What you are asked to do: Copy the entries word for word, beginning at the line that contains "left shoulder: (330, 208, 9)" and continuing through the last line of the entries.

(Entries from a data source)

○ ○ ○ ○ ○ ○ ○

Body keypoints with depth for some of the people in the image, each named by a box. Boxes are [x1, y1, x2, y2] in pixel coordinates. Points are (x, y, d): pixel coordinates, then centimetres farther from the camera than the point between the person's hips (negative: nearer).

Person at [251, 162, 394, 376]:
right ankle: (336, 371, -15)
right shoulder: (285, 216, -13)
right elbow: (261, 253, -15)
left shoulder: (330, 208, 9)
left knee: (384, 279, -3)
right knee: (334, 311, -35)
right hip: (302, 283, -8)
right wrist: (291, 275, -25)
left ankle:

○ ○ ○ ○ ○ ○ ○

Finished exercise:
left shoulder: (330, 208, 9)
left knee: (384, 279, -3)
right knee: (334, 311, -35)
right hip: (302, 283, -8)
right wrist: (291, 275, -25)
left ankle:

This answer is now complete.